N’oublions pas que ces ex-rebelles, indisciplinés, et leurs chefs, inaptes au commandement, sont ceux que la France de Chirac et Sarkozy ont soutenu de toutes les façons possibles face à l’armée loyaliste sous l’ancien président Gbagbo. Le général poursuit : « La solution est de reprendre la réforme du secteur de la sécurité qui a été à mon sens mal exécutée. Les choix avait été bons [le général s’auto-congratule] mais l’exécution de cette réforme du secteur de la sécurité, qui a été confié à une entreprise privée américaine qui elle-même a sous-traité à une vague officine de consultance tenue par un ancien colonel français dont on se demande s’il avait le niveau. On parle là quand même de la reconstruction d’une armée. » Le général n’a pas pu s’empêcher de tirer à vue sur le concurrent qui a pris sa suite, Robert Esposti (LDC, 31/5). Après, le 22 mai, ce fut le tour des ex-rebelles démobilisés d’obtenir un accord, dont on ne connaît pas la teneur.
La mutinerie du mois de mai a donné lieu à un nouveau développement avec la découverte d’une cache d’armes neuves au domicile d’un très proche de Guillaume Soro, le leader de l’ex-rébellion des Forces Nouvelles, déclenchée en 2002, qui a soutenu Ouattara lors de la crise post-électorale de 2011. Il est l’actuel président de l’Assemblée nationale et très pressé de succéder à Ouattara. L’arsenal découvert chez son « directeur du protocole » relance ainsi les très graves accusations déjà formulées dans leur dernier rapport par les experts de l’ONU chargés de surveiller l’embargo sur la Côte d’Ivoire (S/2016/254 du 17/03/2016) qui constatait « l’acquisition par les Forces nouvelles de quantités importantes d’armes et de munitions (300 tonnes selon les estimations) au lendemain de la crise postélectorale » sous la supervision de Soro .

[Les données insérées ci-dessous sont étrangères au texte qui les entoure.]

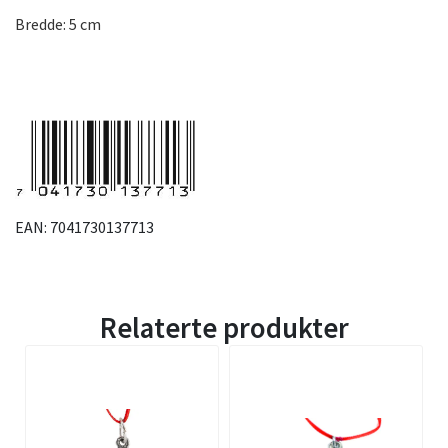
Bredde: 5 cm
EAN: 7041730137713
Relaterte produkter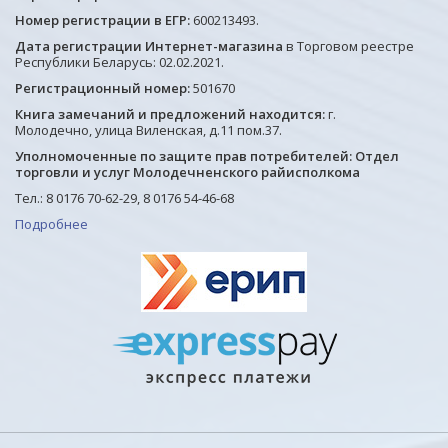
Номер регистрации в ЕГР:
600213493.
Дата регистрации Интернет-магазина
в Торговом реестре
Республики Беларусь: 02.02.2021.
Регистрационный номер:
501670
Книга замечаний и предложений находится:
г.
Молодечно, улица Виленская, д.11 пом.37.
Уполномоченные по защите прав потребителей: Отдел
торговли и услуг Молодечненского райисполкома
Тел.: 8 0176 70-62-29, 8 0176 54-46-68
Подробнее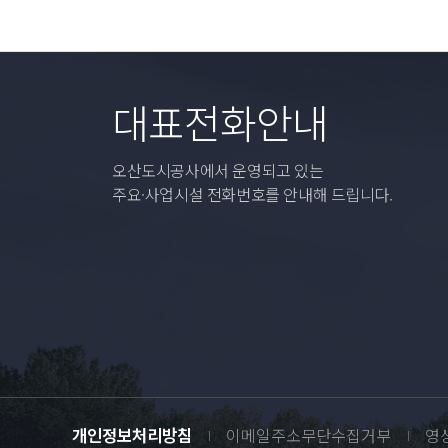
대표전화안내
오산도시공사에서 운영되고 있는
주요·사업시설 전화번호를 안내해 드립니다.
개인정보처리방침
이메일주소무단수집거부
영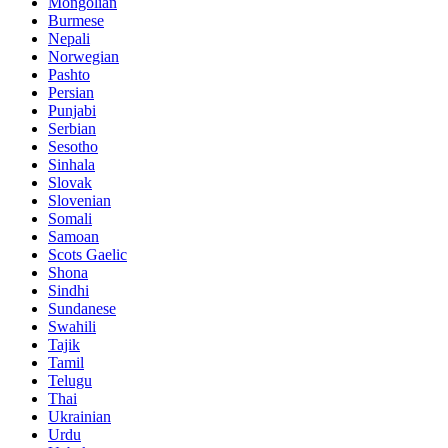
Mongolian
Burmese
Nepali
Norwegian
Pashto
Persian
Punjabi
Serbian
Sesotho
Sinhala
Slovak
Slovenian
Somali
Samoan
Scots Gaelic
Shona
Sindhi
Sundanese
Swahili
Tajik
Tamil
Telugu
Thai
Ukrainian
Urdu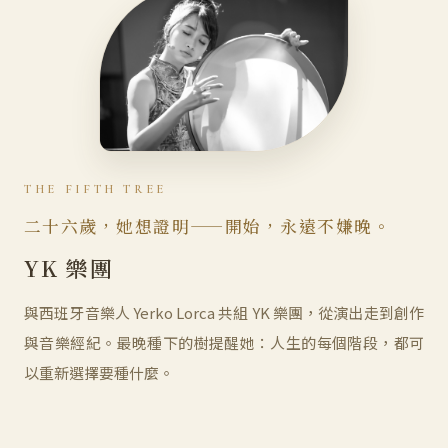
THE FIFTH TREE
二十六歲，她想證明——開始，永遠不嫌晚。
YK 樂團
與西班牙音樂人 Yerko Lorca 共組 YK 樂團，從演出走到創作
與音樂經紀。最晚種下的樹提醒她：人生的每個階段，都可
以重新選擇要種什麼。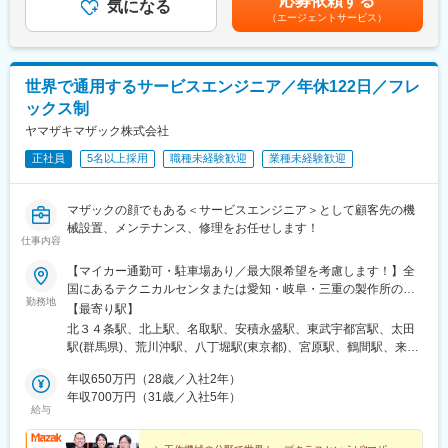
応募依頼する
■採用背景：営業の強化のため。
気になる
る装置・フィルム製造過程において切り落とされ廃棄されていた
（エージェントサービス）
当社の「ecoペレ」シリーズが、2026年1月に機械振興賞 中小企
フィルムの両端の不要部分を再利用する装置を開発することで、
業庁長官賞を受賞するなど、独自の技術とものづくりで高い評価
プラスチック原料の排気量の削減に貢献してきました。
を得ており、多くのお客様からお引きあいをいただいています。
当社の「ecoペレ」シリーズが、2026年1月に機械振興賞 中小企
■入社後は：1～2週間程度、本社製造工場で装置の研修と勉強会
業庁長官賞を受賞するなど、独自の技術とものづくりで高い評価
世界で通用するサービスエンジニア／年休122日／フレ
を実施します。
を得ており、多くのお客様からお引きあいをいただいています。
ックス制
ヤマザキマザック株式会社
変更の範囲：会社の定める業務
変更の範囲：会社の定める業務
正社員
5名以上採用
職種未経験歓迎
業種未経験歓迎
マザックの顔でもある＜サービスエンジニア＞として顧客先の機
械設置、メンテナンス、修理をお任せします！
仕事内容
【マイカー通勤可・駐車場あり／最大限希望を考慮します！】全
国にあるテクニカルセンタまたは愛知・岐阜・三重の製作所の中
勤務地
から勤務地を決定します。★転勤については本人に相談して決定
【最寄り駅】
いたします★経験を積んだ後、海外拠点への赴任も可能です（希
北３４条駅、北上駅、名取駅、安積永盛駅、東武宇都宮駅、太田
望者のみ）＜テクニカルセンタ一覧＞■北海道・東北・北海道札幌
駅(群馬県)、荒川沖駅、八丁堀駅(東京都)、宮原駅、鶴間駅、来迎
市・岩手県北上市・宮城県名取市・福島県郡山市■関東・栃木県宇
寺駅、篠ノ井駅、木ノ下駅、吉原本町駅、気賀駅、三河安城駅、
都宮市・群馬県太田市・茨城県つくば市・東京都中央区・埼玉県
年収650万円（28歳／入社2年）
柏森駅、在良駅、南富山駅、野々市駅(ＩＲいしかわ鉄道線)、手原
さいたま市・神奈川県大和市■甲信越・新潟県長岡市・長野県長野
年収700万円（31歳／入社5年）
駅、長田駅(大阪府)、庄内駅(大阪府)、播磨町駅、中庄駅、福山
給与
市・長野県上伊那郡■東海・静岡県富士市・静岡県浜松市・愛知県
駅、矢賀駅、川之江駅、都府楼前駅、健軍町駅、加茂野駅、楚原
安城市・愛知県丹羽郡・三重県桑名市■北陸・富山県富山市・石川
駅、麻生駅、東宮原駅、ジヤトコ前駅、蓮花寺駅、南富山駅前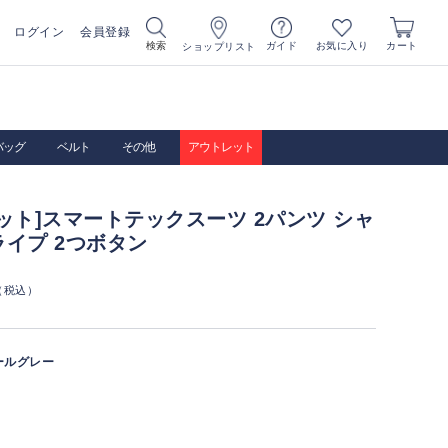
ログイン
会員登録
お気に入り
検索
ガイド
カート
ショップリスト
バッグ
ベルト
その他
アウトレット
ット]スマートテックスーツ 2パンツ シャ
イプ 2つボタン
（税込）
ールグレー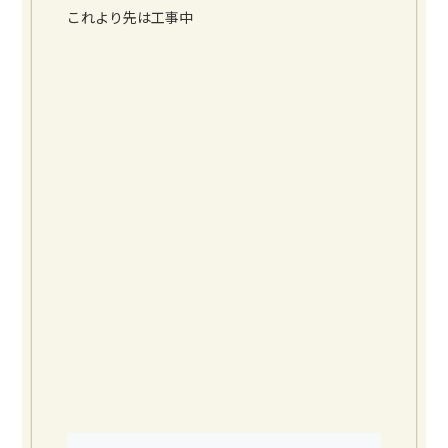
これより先は工事中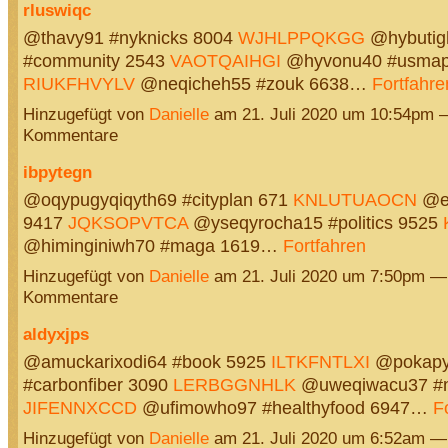
rluswiqc
@thavy91 #nyknicks 8004
WJHLPPQKGG
@hybutig
#community 2543
VAOTQAIHGI
@hyvonu40 #usmap
RIUKFHVYLV
@neqicheh55 #zouk 6638…
Fortfahre
Hinzugefügt von
Danielle
am 21. Juli 2020 um 10:54pm 
Kommentare
ibpytegn
@oqypugyqiqyth69 #cityplan 671
KNLUTUAOCN
@ec
9417
JQKSOPVTCA
@yseqyrocha15 #politics 9525
@himinginiwh70 #maga 1619…
Fortfahren
Hinzugefügt von
Danielle
am 21. Juli 2020 um 7:50pm —
Kommentare
aldyxjps
@amuckarixodi64 #book 5925
ILTKFNTLXI
@pokapy
#carbonfiber 3090
LERBGGNHLK
@uweqiwacu37 #n
JIFENNXCCD
@ufimowho97 #healthyfood 6947…
F
Hinzugefügt von
Danielle
am 21. Juli 2020 um 6:52am —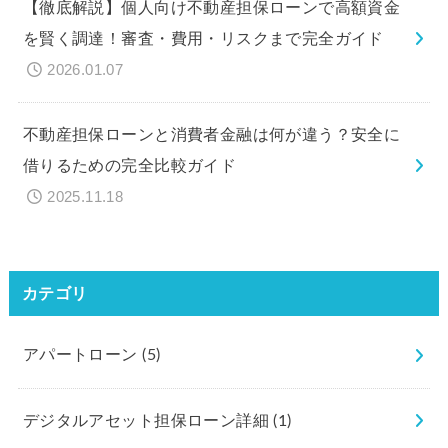
【徹底解説】個人向け不動産担保ローンで高額資金
を賢く調達！審査・費用・リスクまで完全ガイド
2026.01.07
不動産担保ローンと消費者金融は何が違う？安全に
借りるための完全比較ガイド
2025.11.18
カテゴリ
アパートローン
(5)
デジタルアセット担保ローン詳細
(1)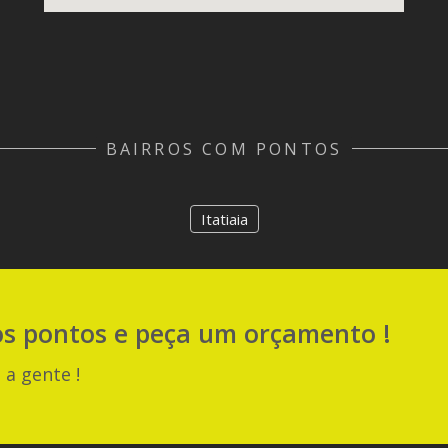
BAIRROS COM PONTOS
Itatiaia
os pontos e peça um orçamento !
 a gente !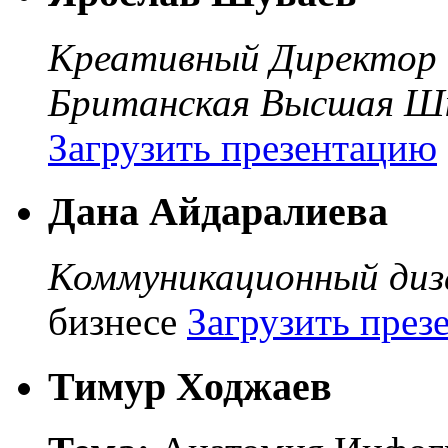
Креативный Директор
Британская Высшая Шк
Загрузить презентацию
Дана Айдаралиева
Коммуникационный диз
бизнесе
Загрузить през
Тимур Ходжаев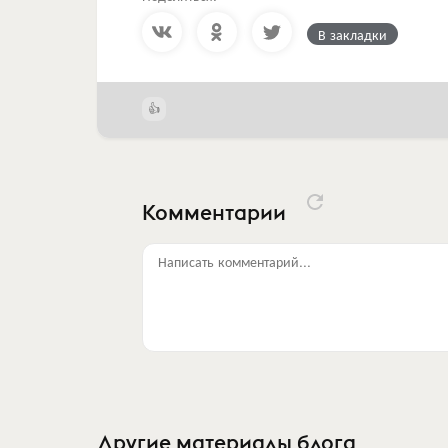
В закладки
Комментарии
Написать комментарий...
Другие материалы блога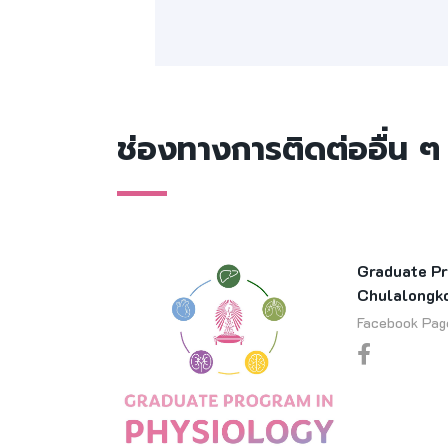
ช่องทางการติดต่ออื่น ๆ
Graduate Pr
Chulalongko
Facebook Pag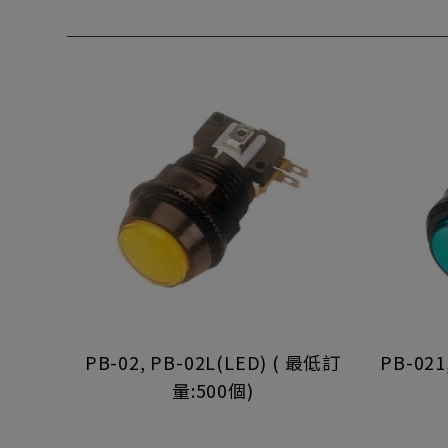
PB-02, PB-02L(LED) ( 最低訂
PB-021
量:500個)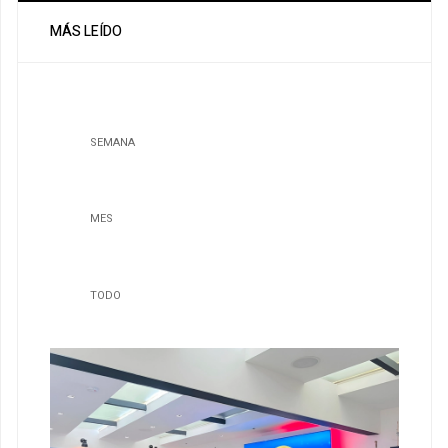
MÁS LEÍDO
SEMANA
MES
TODO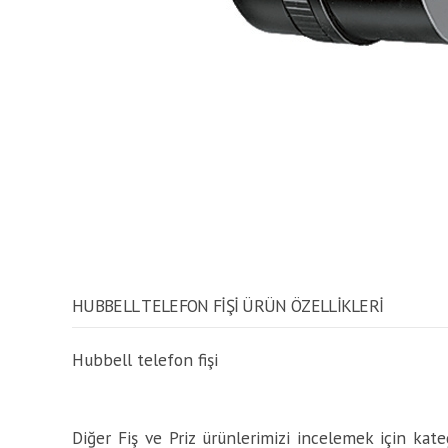
HUBBELL TELEFON FIŞI ÜRÜN ÖZELLİKLERİ
Hubbell telefon fişi
Diğer Fiş ve Priz ürünlerimizi incelemek için kateg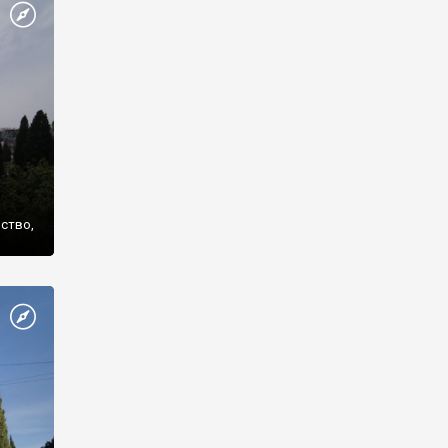
же
нство,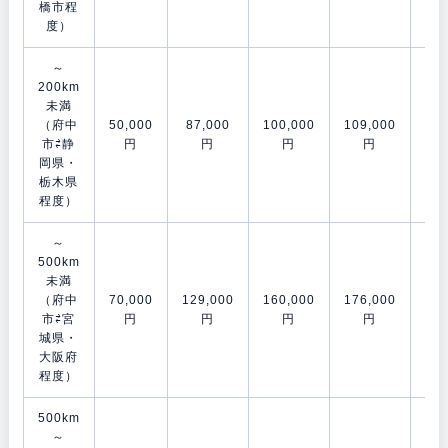
橋市程
度）
～
200km
未満
（府中
50,000
87,000
100,000
109,000
155
市⇄静
円
円
円
円
岡県・
栃木県
程度）
～
500km
未満
（府中
70,000
129,000
160,000
176,000
203
市⇄宮
円
円
円
円
城県・
大阪府
程度）
500km
～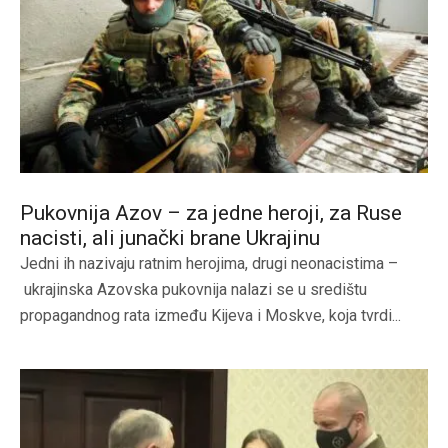
Pukovnija Azov – za jedne heroji, za Ruse
nacisti, ali junački brane Ukrajinu
Jedni ih nazivaju ratnim herojima, drugi neonacistima –
ukrajinska Azovska pukovnija nalazi se u središtu
propagandnog rata između Kijeva i Moskve, koja tvrdi...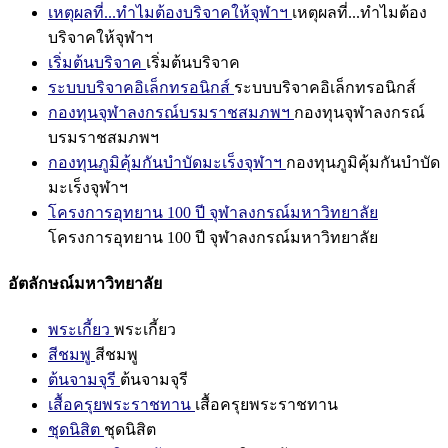
เหตุผลที่...ทำไมต้องบริจาคให้จุฬาฯ
เหตุผลที่...ทำไมต้อง
บริจาคให้จุฬาฯ
เริ่มต้นบริจาค
เริ่มต้นบริจาค
ระบบบริจาคอิเล็กทรอนิกส์
ระบบบริจาคอิเล็กทรอนิกส์
กองทุนจุฬาลงกรณ์บรมราชสมภพฯ
กองทุนจุฬาลงกรณ์
บรมราชสมภพฯ
กองทุนภูมิคุ้มกันบำบัดมะเร็งจุฬาฯ
กองทุนภูมิคุ้มกันบำบัด
มะเร็งจุฬาฯ
โครงการอุทยาน 100 ปี จุฬาลงกรณ์มหาวิทยาลัย
โครงการอุทยาน 100 ปี จุฬาลงกรณ์มหาวิทยาลัย
อัตลักษณ์มหาวิทยาลัย
พระเกี้ยว
พระเกี้ยว
สีชมพู
สีชมพู
ต้นจามจุรี
ต้นจามจุรี
เสื้อครุยพระราชทาน
เสื้อครุยพระราชทาน
ชุดนิสิต
ชุดนิสิต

Prenant à contre-pied ces experts, le Conseil de sécurité de l’ONU votait un mois plus tard, le 28 avril 2016, deux résolutions pour lever l’embargo, dissoudre le groupe d’experts et fixer la fin de l’Onuci au 30 juin 2017. L’ambassadeur français François Delattre, après le vote de ces deux résolutions introduites par la France, s’en était ainsi hypocritement félicité (S/PV.7681) : « Il est très rare pour le Conseil de se trouver dans une situation où, constatant le retour à la paix et à la stabilité, il peut décider que son action a atteint ses objectifs. C’est le cas aujourd’hui pour la Côte d’Ivoire ».